Plot comparison results

library(ggplot2)
library(cowplot)

pheno<-read.table('/users/k1806347/brc_scratch/Misc/Toshiki/Phenotypes/liang_pheno_names.txt')$V1

pred_eval_pop<-NULL
pred_comp_pop<-NULL
for(pop in c('AFR','AMR','EAS','EUR_test','SAS')){
  for(i in 1:length(pheno)){
    pred_eval<-read.table(paste0('/users/k1806347/brc_scratch/Analyses/DiverseAncestry/UKBB_outcomes_for_prediction/',pheno[i],'/Association_withPRS_and_PCs/UKBB.w_hm3.',pheno[i],'.',pop,'-PCs-PRSs.pt_clump-residuals.pred_eval.txt'), header=T, stringsAsFactors=F)
    pred_eval$Phenotype<-pheno[i]
    pred_eval$Population<-pop
    pred_eval_pop<-rbind(pred_eval_pop, pred_eval)

■ SHORT EXERCISE A:
Answer from the R script:
(i) Which two libraries does it load?
(ii) Which population codes does the outer loop go through?
(iii) Into which variable is pred_eval appended with rbind?
The records that follow have no connection to the R script.

■ INPUT:
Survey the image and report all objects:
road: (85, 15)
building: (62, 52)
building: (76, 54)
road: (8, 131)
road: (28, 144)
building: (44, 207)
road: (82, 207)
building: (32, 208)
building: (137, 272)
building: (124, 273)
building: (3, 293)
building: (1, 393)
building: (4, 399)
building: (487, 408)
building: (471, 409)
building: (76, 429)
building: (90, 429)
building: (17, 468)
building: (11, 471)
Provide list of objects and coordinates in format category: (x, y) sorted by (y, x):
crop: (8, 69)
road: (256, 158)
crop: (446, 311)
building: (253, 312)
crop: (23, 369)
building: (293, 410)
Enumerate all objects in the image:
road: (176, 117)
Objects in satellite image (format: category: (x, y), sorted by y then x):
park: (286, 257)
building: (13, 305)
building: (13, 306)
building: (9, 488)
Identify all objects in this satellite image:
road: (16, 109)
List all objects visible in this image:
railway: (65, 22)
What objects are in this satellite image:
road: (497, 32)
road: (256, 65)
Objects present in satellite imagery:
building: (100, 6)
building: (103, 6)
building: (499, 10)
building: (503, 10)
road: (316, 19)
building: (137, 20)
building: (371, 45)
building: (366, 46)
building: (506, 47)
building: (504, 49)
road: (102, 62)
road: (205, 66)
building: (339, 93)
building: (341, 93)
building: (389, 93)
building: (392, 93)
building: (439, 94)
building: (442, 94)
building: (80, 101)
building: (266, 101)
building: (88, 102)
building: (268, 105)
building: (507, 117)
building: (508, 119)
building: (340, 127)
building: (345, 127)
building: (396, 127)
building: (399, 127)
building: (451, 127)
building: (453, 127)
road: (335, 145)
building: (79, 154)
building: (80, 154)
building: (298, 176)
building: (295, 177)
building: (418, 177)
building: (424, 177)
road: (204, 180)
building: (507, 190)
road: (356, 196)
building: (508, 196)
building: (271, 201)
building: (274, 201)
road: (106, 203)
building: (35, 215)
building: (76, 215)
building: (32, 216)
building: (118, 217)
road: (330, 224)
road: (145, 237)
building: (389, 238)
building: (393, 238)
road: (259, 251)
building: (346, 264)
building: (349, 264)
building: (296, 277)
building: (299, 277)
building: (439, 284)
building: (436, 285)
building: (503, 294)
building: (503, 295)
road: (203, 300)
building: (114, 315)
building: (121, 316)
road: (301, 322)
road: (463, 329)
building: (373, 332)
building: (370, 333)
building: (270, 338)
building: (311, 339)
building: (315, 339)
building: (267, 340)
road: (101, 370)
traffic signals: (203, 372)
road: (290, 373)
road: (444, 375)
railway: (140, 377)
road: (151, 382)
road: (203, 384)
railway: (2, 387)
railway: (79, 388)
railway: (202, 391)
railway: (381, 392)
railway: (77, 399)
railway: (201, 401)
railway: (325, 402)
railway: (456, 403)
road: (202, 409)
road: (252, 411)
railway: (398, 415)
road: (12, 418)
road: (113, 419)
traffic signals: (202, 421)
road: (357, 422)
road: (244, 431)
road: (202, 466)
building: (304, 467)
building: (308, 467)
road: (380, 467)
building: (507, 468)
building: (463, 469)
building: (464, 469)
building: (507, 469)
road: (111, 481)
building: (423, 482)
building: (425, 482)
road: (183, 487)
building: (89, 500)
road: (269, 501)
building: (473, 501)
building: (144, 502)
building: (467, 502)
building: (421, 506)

■ SHORT EXERCISE B: Copy the records starting at their first line and ending at the line containing "Objects present in", including both lines.

■ ANSWER A:
(i) ggplot2 and cowplot
(ii) AFR, AMR, EAS, EUR_test and SAS
(iii) pred_eval_pop

■ ANSWER B:
Survey the image and report all objects:
road: (85, 15)
building: (62, 52)
building: (76, 54)
road: (8, 131)
road: (28, 144)
building: (44, 207)
road: (82, 207)
building: (32, 208)
building: (137, 272)
building: (124, 273)
building: (3, 293)
building: (1, 393)
building: (4, 399)
building: (487, 408)
building: (471, 409)
building: (76, 429)
building: (90, 429)
building: (17, 468)
building: (11, 471)
Provide list of objects and coordinates in format category: (x, y) sorted by (y, x):
crop: (8, 69)
road: (256, 158)
crop: (446, 311)
building: (253, 312)
crop: (23, 369)
building: (293, 410)
Enumerate all objects in the image:
road: (176, 117)
Objects in satellite image (format: category: (x, y), sorted by y then x):
park: (286, 257)
building: (13, 305)
building: (13, 306)
building: (9, 488)
Identify all objects in this satellite image:
road: (16, 109)
List all objects visible in this image:
railway: (65, 22)
What objects are in this satellite image:
road: (497, 32)
road: (256, 65)
Objects present in satellite imagery:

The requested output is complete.